Before-and-after change data

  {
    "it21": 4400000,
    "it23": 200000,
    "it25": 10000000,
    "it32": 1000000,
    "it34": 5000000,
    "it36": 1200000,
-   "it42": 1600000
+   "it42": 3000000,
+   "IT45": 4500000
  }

* * *

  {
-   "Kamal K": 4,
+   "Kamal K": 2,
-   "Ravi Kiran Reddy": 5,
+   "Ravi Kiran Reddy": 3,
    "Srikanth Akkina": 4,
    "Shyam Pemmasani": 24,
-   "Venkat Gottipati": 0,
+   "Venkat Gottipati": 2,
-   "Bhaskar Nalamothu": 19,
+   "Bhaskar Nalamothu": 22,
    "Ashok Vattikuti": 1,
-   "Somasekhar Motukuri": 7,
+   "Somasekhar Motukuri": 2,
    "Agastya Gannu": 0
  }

● **BRIEF**:
Tally how many lines of the records hold the word "Motukuri". Answer with the number only.

● **FINISHED TASK**:
2